À cette idée d’isolement, Katell Quillévéré répond encore une fois en mobilisant la force et l’importance du lien. Alors que Claire assiste au concert de piano de sa compagne qu’elle n’a pas revue depuis trois années, la caméra film les mains de la pianiste puis opère un mouvement d’élévation qui découvre son visage jusqu’à celui de Claire qui la contemple du balcon de la salle de concert. La caméra trace une ligne entre les êtres et préfigure l’expression pudique des sentiments, c’est elle finalement qui permet de réparer les vivants.
Réparer les vivants
La projection était suivie d’une discussion durant laquelle la réalisatrice et Emmanuelle Seigner ont pu recueillir les impressions et répondre aux questions des spectateurs. La présence dans la salle de membres du corps médical, de l’Association pour le Don d’Organes et de Tissus humains, et de familles de donneurs a rendu la discussion à la fois sensible et instructive.

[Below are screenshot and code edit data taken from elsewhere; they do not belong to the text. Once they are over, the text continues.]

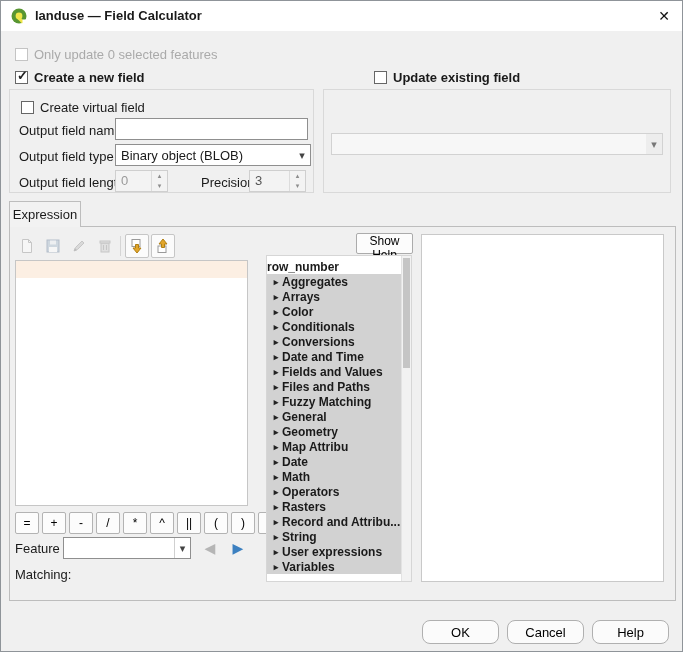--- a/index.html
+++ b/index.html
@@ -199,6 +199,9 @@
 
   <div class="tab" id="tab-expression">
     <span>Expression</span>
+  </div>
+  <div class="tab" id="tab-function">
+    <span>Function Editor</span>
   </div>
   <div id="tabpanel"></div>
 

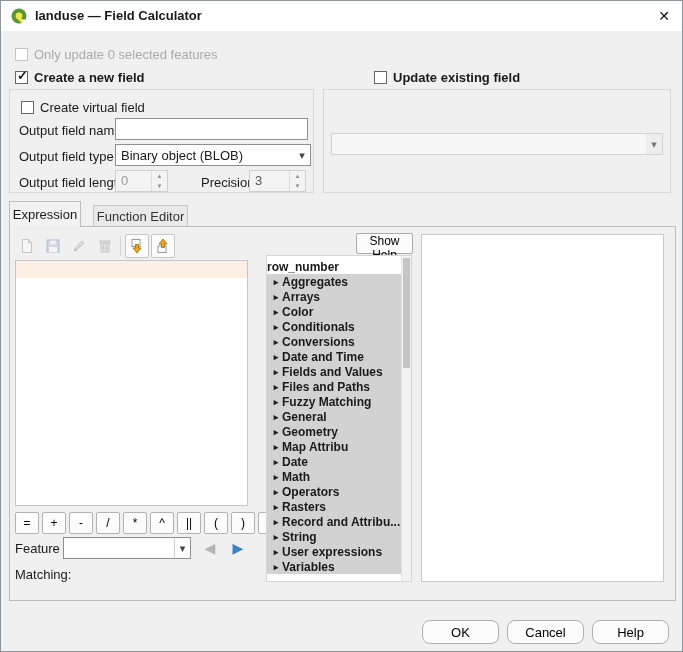--- a/index.html
+++ b/index.html
@@ -330,7 +330,7 @@
       </div>
     <div class="fl-row group">
         <span class="tri">▸</span>
-        <span>Map Attribu</span>
+        <span>Map Layers</span>
       </div>
     <div class="fl-row group">
         <span class="tri">▸</span>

Une spectatrice est intervenue pour rappeler que 20 ans auparavant, les dons d’organes étaient systématiques, qu’il n’y avait aucune demande préalable faite à la famille et aucune possibilité pour chacun de faire part de son choix. L’ADOT a expliqué qu’il était désormais possible pour les personnes refusant de faire un don de s’inscrire sur le registre national des refus, tout comme il est important d’évoquer le choix de faire don de ses organes avec sa famille et éventuellement de posséder une carte de donneur d’organes qui permet de faire acte de ce choix.
Plusieurs interventions de médecins et d’infirmières ont également souligné le travail de reconstitution fidèle opéré par la cinéaste. Katell Quillévéré a confié s’être totalement immergée dans les milieux médicaux, allant jusqu’à soumettre ses choix de tournage à de vrais chirurgiens. Une infirmière est intervenue pour remercier la cinéaste d’avoir tout à la fois su représenter le geste médical dans sa complexité, sans pour autant occulter l’humanité des médecins, qui accomplissent volontiers, lorsqu’on le leur demande (et que c’est possible), les volontés des familles (réciter un poème, transmettre une parole…).
Réparer les vivants est un très beau film sur le rapport entre la médecine et l’humain et les possibilités que crée ce lien. Pour les Lyonnais qui seront touchés par le film de Katell Quillévéré et son histoire, Sylvain Maurice présentera en juin aux Célestins sa mise en scène de l’œuvre de Maylis de Kerangal.